Exorcismo na sinagoga de Cafarnaum

     O primeiro milagre de Jesus relatado por Marcos é o da cura de um homem possuído por um espirito impuro na sinagoga de Cafarnaum (Mc 1,21-28). Milagre, de acordo com os dicionários, é um acontecimento fora de comum e impactante. Aqui é necessário recordar o caráter simbólico da linguagem bíblica.  Nós comentamos sobre o papel dos milagres de Jesus na instauração do Reino/Reinado de Deus ao apresentar o bloco de texto de Marcos (1,21-3,35) que falam das reações diversas geradas no meio da população pela atuação de Jesus na região da Galileia e também da decisão das autoridades para matar Jesus. Aqui é necessário dizer que há um campo vasto de estudar, interpretar e compreender quanto a os milagres de Jesus reportados nos evangelhos para superar seu entendimento superficial e poder viver suas implicações em nossa realidade histórica.

Na sua vida pública já era o costume de Jesus de Nazaré usar a palavra no dia de sábado na sinagoga do povoado onde ele se encontrava. Seus ensinamentos já eram conhecidos e apreciados, pois diferente dos doutores da lei, que geralmente repetiam as opiniões dos seus similares para justificar o sistema dominador, o rabino de Nazaré fazia interpretações das leis e dos costumes com autoridade singular para o benefício dos mais fracos e sofridos, o que deixava todos maravilhados pela sua singularidade.

     Nessa ocasião havia um homem possuído na sinagoga. Este começou a contestar a presença de Jesus. O espírito impuro nele conhecia a identidade de Jesus e reclamava do incômodo que ele causava. Jesus não cedeu à pressão que a polêmica gerou, mas expulsou o espírito impuro com autoridade. Foi uma ação poderosa que gerou um momento conflituoso e tenso, pois o texto disse que “o espírito impuro saiu dele, sacudindo-o violentamente e soltando um grande grito”.

     A ação poderosa de Jesus causou grande surpresa na população, visto que era algo muito diferente e inusitado. A população percebeu que Jesus usava sua autoridade para a promoção da vida digna e livre para todos os seres humanos. De fato, a possessão pelos espíritos impuros era algo que até tinha chegado a ser aceito sem questionamento! Essa mentalidade tem seu paralelo na aceitação, quase incontestada, do modelo neocolonialista na forma neoliberal como o único modelo de organização socioeconômico no mundo globalizado por uma boa parte da população em nossos dias. Qualquer um que pretende questionar a hegemonia deste modelo vai receber muita publicidade, nem sempre favorável, a si próprio. É o que aconteceu com Jesus de Nazaré; sua fama se espalhou em todas as partes, em toda a Galileia.

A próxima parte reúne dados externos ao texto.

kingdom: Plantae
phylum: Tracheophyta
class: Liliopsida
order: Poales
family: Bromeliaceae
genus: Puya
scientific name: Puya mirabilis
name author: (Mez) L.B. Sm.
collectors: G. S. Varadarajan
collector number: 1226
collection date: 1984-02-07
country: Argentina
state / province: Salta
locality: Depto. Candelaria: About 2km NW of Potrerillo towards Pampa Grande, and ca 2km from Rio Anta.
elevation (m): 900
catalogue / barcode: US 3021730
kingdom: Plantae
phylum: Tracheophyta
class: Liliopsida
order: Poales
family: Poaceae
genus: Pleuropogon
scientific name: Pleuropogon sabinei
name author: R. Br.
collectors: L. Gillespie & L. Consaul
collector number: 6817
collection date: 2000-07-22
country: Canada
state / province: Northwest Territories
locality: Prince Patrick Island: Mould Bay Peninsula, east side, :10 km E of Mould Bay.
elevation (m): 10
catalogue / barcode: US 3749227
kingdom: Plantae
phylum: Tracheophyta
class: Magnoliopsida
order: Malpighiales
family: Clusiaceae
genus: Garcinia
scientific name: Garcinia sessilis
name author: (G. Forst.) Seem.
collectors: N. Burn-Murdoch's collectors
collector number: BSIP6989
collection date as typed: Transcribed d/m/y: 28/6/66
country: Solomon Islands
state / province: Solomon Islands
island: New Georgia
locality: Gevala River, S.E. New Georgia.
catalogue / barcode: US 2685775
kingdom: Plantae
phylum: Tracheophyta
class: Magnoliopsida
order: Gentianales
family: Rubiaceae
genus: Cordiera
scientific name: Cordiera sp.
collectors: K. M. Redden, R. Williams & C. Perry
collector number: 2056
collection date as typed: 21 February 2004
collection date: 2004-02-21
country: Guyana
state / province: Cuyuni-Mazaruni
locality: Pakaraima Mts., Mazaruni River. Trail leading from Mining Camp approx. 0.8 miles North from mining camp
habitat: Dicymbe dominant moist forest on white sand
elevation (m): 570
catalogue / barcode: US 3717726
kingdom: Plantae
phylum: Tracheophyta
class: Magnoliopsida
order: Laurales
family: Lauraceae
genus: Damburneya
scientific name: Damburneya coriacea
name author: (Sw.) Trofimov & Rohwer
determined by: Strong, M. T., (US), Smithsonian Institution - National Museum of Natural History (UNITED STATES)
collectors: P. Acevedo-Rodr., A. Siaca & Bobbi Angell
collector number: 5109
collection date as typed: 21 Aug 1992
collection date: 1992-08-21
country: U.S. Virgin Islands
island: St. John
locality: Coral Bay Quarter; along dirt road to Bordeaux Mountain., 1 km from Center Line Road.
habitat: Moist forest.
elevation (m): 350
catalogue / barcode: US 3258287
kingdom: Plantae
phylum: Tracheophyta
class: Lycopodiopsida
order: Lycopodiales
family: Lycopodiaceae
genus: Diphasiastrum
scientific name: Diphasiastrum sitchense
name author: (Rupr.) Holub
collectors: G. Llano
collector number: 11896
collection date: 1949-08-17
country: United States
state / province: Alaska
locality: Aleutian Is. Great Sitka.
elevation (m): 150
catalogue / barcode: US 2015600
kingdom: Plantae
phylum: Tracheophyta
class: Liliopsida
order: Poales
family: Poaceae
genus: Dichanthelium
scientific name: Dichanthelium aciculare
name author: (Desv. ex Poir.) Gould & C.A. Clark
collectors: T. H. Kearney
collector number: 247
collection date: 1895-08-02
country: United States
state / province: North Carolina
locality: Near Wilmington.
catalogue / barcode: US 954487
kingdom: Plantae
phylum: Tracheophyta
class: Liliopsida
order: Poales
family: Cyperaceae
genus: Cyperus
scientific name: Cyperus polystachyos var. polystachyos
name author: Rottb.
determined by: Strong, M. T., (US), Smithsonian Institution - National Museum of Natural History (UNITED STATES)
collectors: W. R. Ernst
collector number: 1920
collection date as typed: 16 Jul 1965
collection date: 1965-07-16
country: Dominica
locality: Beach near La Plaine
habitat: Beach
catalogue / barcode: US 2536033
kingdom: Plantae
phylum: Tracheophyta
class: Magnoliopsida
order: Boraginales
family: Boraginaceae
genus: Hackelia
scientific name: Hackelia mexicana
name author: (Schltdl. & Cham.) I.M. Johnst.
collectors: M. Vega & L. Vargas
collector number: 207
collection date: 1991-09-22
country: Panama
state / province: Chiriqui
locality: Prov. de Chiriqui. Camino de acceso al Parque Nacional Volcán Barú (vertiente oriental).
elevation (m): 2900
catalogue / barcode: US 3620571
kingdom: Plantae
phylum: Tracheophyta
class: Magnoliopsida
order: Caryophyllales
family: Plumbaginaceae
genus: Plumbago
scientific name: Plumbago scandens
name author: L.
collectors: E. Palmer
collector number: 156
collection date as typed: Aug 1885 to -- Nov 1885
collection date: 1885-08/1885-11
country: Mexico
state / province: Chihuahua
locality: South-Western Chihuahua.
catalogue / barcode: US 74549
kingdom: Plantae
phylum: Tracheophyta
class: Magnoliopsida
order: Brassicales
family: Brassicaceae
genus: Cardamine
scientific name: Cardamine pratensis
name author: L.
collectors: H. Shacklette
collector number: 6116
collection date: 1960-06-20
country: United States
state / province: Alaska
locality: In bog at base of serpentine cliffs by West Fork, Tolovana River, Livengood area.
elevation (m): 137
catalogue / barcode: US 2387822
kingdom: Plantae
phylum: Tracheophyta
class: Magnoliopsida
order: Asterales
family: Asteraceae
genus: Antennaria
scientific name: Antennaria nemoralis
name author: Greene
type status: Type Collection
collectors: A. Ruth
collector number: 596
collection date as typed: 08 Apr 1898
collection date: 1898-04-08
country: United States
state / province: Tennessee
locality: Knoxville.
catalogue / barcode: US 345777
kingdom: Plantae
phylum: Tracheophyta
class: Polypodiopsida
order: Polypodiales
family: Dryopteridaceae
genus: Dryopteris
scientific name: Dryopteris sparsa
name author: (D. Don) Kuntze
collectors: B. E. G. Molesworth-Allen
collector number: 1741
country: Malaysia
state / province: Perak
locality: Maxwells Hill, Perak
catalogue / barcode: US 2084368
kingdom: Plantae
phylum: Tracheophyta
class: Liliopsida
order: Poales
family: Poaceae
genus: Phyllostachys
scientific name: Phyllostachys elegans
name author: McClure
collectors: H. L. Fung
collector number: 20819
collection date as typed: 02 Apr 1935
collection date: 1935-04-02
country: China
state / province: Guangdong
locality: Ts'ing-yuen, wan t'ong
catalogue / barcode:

     O texto paralelo deste episódio no Evangelho de Lucas (cf. Lc 4,31-37) tem o mesmo conteúdo, mas com algumas pequenas diferenças nos detalhes. Lucas fala do homem possuído pelo espirito de um demônio impuro, enquanto Marcos falava do homem com um espirito impuro. Em Lucas, a expulsão do demônio causa espanto, em Marcos todos se admiraram com o acontecido.

     O significativo no texto de Evangelho de Lucas é a colocação deste episódio. A cura do possesso vem depois daquele momento de perigo da vida que Jesus correu na sinagoga de Nazaré (cf. Lc 4,16-30). Lá Jesus apresentou seu manifesto político, interpreta sua práxis à luz das palavras do Profeta Isaías 61, 1-2. Isto gerou animosidade mortal numa parte dos seus ouvintes contra rabino Jesus e procuraram chaciná-lo, porém ele segue seu caminho ileso, pois seus simpatizantes tinham uma presença maior entre os presentes.

     Dito isso, posso afirmar que há necessidade de expulsar demônios nos dias de hoje. No entanto, será que as peças teatrais montadas na televisão são exorcismos na realidade? Parece-me que resistir à ideologia obscurantista em que “Uma ponte para o futuro” (PMDB 2015) baseou-se para levar o Brasil a idade das trevas é expulsar o espírito impuro em nossos dias!